EXERCISE TASKS
1. From the passage on radical reactions, quote the words starting at "Free radicals are" and ending at "forming HCl products.".
2. In the passage on radical reactions, rewrite the paragraph beginning "Conventionally, the processes of radical reactions" as a short list that keeps its main facts.
3. Carry on the passage on radical reactions, beginning right after its final sentence.

Free radicals are single-electron species created through the homolysis of covalent bonds via external stimuli^1,2. The presence of unpaired electrons results in their strong oxidizing properties³. Reactive radicals facilitate a broad range of addition, fragmentation, group-transfer, and recombination reactions^4,5. In conventional chemistry, both inter- and intra-molecular radical transfer processes play a key role in radical reactions^6,7. Eq. (1) illustrates a typical group-transfer radical reaction in solution^8,9. Cl· radical reduces the C–H bond activation barrier of CH₄ considerably¹⁰. Accompanied by the inter-molecular radical transfer from Cl· to CH₄, the detached hydrogen atom migrates and interacts with Cl·, forming HCl products.

$${{{{{\rm{Cl}}}}}}{\cdot }+{{{{{{\rm{CH}}}}}}}_{4}\to {{{{{{\rm{CH}}}}}}}_{3}{\cdot}+{{{{{\rm{HCl}}}}}}$$

(1)

Conventionally, the processes of radical reactions are investigated by electron spin resonance (ESR) spectra¹¹. However, the lack of real-space recognition of reaction intermediates and products at the single-molecule level entailed long-standing debates about nature of surface-stabilized radicals and the mechanism of inter-molecular radical transfer processes. These issues are of crucial relevance for the recently established on-surface chemistry^12,13,14,15. Through bottom-up surface synthesis strategies, diverse low-dimensional functional nanostructures with atomic precision have been successfully constructed using well-defined substrates^{16,17,18,19,20,21,22,23,24,25,26}. Specifically, on-surface synthesis possesses the following advantages: (1) Reaction precursors, intermediates, and products can be characterized in situ down to the subatomic level with the aid of high-resolution scanning probe microscopy^{27,28,29,30,31,32}. (2) On-surface chemistry provides ideal model systems for exploring innovative reaction and fabrication protocols, proceeding on atomically clean single-crystals under ultrahigh vacuum conditions^33,34,35,36. (3) Importantly intermediate states elusive in solution reactions or hitherto unknown metastable species can be stabilized through the appreciable interactions between adsorbates and the underlying surface atomic lattice^37,38,39.

Keypoint coordinate data:
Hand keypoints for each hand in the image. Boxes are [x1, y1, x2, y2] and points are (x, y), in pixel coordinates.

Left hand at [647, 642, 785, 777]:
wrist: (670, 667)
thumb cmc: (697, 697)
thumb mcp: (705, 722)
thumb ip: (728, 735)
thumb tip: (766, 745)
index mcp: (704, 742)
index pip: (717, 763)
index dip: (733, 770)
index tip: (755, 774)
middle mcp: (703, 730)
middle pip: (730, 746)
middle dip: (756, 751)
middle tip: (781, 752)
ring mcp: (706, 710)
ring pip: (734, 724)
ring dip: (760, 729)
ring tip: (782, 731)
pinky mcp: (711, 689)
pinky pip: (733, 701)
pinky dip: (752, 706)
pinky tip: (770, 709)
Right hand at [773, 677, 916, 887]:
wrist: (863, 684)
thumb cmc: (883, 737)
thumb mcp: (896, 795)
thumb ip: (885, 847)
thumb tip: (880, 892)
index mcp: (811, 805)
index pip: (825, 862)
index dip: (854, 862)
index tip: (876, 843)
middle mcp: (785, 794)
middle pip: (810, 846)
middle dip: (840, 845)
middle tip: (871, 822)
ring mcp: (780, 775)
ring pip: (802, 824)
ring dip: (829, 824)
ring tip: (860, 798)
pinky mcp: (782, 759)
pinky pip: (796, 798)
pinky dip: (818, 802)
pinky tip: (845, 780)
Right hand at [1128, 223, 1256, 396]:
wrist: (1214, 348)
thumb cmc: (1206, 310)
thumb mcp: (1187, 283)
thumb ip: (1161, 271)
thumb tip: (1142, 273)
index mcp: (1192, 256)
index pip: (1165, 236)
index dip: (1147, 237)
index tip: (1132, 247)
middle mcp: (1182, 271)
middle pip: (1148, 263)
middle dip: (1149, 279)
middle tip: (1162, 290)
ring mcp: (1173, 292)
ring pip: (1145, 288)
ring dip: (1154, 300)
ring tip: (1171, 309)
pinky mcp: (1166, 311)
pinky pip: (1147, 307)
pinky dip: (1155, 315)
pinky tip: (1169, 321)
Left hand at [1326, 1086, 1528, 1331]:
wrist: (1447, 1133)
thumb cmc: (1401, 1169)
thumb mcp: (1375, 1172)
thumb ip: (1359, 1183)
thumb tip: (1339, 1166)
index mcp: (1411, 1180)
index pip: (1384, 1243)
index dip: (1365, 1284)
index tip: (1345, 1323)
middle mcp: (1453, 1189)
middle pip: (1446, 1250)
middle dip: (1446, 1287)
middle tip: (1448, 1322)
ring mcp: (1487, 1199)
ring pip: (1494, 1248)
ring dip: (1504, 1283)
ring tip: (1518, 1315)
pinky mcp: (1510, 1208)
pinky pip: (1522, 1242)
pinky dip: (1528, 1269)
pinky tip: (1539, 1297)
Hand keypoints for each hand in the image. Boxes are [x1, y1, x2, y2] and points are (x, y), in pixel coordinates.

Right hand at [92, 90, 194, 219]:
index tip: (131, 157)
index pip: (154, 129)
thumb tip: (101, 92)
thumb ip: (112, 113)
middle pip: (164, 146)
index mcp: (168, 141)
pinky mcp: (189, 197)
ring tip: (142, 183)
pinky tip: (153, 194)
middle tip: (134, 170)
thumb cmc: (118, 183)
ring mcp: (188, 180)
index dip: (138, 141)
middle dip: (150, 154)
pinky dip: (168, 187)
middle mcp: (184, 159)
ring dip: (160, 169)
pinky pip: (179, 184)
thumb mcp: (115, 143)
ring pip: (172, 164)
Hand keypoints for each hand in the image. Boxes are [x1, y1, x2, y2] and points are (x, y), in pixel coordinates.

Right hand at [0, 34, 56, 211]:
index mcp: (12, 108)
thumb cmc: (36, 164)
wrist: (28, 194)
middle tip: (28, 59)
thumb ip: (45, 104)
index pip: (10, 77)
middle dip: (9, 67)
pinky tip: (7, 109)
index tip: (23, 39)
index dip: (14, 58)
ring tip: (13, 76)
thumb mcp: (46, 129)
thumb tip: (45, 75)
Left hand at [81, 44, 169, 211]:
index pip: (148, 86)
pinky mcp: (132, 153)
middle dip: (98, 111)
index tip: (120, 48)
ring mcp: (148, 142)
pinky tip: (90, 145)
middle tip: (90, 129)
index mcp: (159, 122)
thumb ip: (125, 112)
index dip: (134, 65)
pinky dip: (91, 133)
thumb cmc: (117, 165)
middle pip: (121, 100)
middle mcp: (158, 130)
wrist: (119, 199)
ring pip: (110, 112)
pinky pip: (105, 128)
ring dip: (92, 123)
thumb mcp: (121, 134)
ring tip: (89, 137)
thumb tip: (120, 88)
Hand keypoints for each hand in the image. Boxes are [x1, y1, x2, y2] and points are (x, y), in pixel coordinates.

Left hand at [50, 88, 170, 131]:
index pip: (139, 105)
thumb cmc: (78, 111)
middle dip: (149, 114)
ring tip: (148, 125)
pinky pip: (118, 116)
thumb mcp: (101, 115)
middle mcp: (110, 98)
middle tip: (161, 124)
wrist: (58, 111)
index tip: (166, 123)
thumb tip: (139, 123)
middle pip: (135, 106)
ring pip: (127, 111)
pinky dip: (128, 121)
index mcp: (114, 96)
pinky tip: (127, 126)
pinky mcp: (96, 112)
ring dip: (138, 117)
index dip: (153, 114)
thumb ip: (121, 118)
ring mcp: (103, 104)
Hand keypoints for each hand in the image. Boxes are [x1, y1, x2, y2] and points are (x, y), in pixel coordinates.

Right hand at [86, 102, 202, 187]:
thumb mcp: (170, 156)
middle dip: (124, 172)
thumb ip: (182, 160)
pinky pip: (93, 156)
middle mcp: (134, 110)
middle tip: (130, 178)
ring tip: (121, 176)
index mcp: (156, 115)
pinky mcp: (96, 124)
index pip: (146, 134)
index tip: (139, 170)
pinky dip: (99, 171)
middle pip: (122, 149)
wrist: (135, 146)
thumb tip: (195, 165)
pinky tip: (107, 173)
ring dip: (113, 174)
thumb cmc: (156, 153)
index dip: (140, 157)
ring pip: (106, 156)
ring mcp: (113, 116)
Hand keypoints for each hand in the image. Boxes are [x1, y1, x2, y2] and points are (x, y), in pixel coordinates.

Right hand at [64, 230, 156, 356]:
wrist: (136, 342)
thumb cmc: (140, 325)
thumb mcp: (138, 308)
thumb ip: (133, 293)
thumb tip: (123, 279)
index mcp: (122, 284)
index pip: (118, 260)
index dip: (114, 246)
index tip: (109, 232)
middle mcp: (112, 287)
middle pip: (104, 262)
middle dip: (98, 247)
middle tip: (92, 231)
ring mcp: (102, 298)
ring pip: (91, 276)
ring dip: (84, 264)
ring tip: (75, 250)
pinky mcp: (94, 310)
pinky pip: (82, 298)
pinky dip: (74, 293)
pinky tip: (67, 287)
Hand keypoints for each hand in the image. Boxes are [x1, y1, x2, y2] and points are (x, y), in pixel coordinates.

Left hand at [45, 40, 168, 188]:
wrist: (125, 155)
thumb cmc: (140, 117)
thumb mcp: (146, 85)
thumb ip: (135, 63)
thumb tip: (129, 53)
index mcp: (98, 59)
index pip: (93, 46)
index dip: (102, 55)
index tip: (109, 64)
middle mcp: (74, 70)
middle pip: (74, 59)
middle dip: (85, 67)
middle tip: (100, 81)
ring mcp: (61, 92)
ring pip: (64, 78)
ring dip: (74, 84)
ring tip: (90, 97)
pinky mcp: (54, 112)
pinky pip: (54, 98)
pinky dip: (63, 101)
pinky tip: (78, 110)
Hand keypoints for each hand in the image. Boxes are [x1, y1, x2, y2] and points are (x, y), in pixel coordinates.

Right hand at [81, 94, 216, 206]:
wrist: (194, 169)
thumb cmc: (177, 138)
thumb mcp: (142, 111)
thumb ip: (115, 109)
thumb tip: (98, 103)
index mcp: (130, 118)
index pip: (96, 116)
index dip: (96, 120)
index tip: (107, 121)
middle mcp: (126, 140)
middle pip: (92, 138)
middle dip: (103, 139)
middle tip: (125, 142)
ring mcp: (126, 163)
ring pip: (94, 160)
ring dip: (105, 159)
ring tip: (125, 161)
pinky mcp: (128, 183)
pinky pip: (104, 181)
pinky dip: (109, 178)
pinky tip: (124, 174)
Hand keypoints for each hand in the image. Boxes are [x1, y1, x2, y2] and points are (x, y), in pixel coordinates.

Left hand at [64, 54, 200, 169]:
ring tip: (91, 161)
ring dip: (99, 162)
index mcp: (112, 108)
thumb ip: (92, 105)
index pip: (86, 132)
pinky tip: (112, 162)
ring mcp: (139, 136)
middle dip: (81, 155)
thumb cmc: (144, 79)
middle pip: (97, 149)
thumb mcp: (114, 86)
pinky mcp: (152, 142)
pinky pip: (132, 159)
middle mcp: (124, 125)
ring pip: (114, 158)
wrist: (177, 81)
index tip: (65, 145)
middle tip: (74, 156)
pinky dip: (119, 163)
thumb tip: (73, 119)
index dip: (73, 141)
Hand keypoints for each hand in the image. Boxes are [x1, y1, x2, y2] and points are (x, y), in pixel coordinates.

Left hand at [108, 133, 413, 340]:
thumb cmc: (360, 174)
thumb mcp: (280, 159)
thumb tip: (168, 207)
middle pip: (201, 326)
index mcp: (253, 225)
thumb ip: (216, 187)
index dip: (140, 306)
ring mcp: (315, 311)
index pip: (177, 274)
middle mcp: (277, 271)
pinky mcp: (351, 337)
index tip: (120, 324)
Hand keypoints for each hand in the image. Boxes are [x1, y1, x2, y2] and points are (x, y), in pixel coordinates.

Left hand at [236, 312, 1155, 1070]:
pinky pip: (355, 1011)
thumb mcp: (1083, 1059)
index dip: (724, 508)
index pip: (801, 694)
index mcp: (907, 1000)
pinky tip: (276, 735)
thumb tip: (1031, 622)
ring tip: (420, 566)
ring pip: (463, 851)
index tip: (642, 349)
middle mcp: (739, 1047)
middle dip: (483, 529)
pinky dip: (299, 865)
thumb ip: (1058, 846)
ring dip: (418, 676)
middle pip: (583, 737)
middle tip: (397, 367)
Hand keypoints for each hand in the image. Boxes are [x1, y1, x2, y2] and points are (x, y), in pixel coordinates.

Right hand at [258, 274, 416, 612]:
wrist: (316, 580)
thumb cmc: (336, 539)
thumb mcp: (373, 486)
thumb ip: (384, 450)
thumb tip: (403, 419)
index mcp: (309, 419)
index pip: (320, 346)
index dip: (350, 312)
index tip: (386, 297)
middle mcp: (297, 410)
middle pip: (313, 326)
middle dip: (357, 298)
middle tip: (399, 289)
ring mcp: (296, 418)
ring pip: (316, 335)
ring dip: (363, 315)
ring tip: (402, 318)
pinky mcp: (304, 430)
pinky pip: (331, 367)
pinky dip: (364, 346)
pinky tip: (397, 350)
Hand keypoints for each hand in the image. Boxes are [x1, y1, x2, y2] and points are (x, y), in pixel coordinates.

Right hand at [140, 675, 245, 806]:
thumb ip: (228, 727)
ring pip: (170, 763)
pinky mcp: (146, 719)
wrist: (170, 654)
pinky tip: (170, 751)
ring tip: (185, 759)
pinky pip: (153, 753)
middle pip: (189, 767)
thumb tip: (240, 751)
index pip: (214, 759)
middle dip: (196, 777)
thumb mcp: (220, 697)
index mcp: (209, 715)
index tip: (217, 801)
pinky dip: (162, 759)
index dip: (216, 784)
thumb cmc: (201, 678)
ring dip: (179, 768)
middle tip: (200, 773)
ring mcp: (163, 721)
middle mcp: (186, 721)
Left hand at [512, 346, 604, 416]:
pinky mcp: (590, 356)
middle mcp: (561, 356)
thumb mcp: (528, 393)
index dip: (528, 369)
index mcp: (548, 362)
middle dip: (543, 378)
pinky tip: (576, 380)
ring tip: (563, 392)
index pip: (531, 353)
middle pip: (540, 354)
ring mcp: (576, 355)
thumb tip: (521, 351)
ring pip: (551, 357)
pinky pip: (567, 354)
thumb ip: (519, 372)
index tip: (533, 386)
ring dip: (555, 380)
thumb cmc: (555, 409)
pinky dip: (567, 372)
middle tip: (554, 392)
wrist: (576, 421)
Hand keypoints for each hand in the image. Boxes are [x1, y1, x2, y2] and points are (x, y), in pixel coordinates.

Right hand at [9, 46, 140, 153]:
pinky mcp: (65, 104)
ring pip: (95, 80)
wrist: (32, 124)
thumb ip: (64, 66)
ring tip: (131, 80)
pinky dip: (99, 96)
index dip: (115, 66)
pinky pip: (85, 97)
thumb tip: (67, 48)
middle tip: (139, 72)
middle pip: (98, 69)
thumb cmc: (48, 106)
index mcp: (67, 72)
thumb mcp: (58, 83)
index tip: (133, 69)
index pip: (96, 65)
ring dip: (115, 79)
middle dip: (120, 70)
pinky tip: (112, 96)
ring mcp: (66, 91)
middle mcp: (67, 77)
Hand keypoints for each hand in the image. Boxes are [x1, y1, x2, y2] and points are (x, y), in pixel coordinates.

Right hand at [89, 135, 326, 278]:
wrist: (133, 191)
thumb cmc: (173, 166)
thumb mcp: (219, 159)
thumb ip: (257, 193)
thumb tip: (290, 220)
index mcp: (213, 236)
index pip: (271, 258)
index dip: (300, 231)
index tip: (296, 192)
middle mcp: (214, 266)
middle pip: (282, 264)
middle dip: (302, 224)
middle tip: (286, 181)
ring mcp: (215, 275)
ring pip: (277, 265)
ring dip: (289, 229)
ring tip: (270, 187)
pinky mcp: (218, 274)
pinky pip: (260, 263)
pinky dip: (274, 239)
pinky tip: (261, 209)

ANSWERS IN ORDER
1.
Free radicals are single-electron species created through the homolysis of covalent bonds via external stimuli^1,2. The presence of unpaired electrons results in their strong oxidizing properties³. Reactive radicals facilitate a broad range of addition, fragmentation, group-transfer, and recombination reactions^4,5. In conventional chemistry, both inter- and intra-molecular radical transfer processes play a key role in radical reactions^6,7. Eq. (1) illustrates a typical group-transfer radical reaction in solution^8,9. Cl· radical reduces the C–H bond activation barrier of CH₄ considerably¹⁰. Accompanied by the inter-molecular radical transfer from Cl· to CH₄, the detached hydrogen atom migrates and interacts with Cl·, forming HCl products.

2.
- Radical reactions have conventionally been studied with electron spin resonance (ESR) spectra.
- Because reaction intermediates and products could not be recognized in real space at the single-molecule level, the nature of surface-stabilized radicals and the mechanism of inter-molecular radical transfer have long been debated.
- These questions matter for the recently established field of on-surface chemistry, where bottom-up synthesis on well-defined substrates has produced varied low-dimensional functional nanostructures with atomic precision.
- On-surface synthesis has three advantages:
  1. High-resolution scanning probe microscopy can characterize precursors, intermediates, and products in situ down to the subatomic level.
  2. Reactions proceed on atomically clean single crystals under ultrahigh vacuum, giving ideal model systems for new reaction and fabrication protocols.
  3. Interactions between adsorbates and the surface lattice can stabilize intermediates that are elusive in solution, as well as previously unknown metastable species.

3.
On-surface chemistry provides opportunity to investigate the unequivocal pathways of specific reactions at single-molecule scale. However, achieving inter-molecular radical transfer reactions on surfaces still remains challenging²³, primarily due to the following reasons: (1) Radicals on surfaces are believed to be less active since the unpaired electrons are quenched on metal surfaces^18,40,41. (2) Using aryl halide precursors as an example, successful inter-molecular radical transfer requires that the radical transfer process precedes the self-passivation of phenyl radicals by forming Ph-Ph (on gold) or Ph-M-Ph (M = Ag, Cu) bonds^42,43. Such spurious effects can be partly voided by performing chemical reactions on non-metal surfaces^44,45.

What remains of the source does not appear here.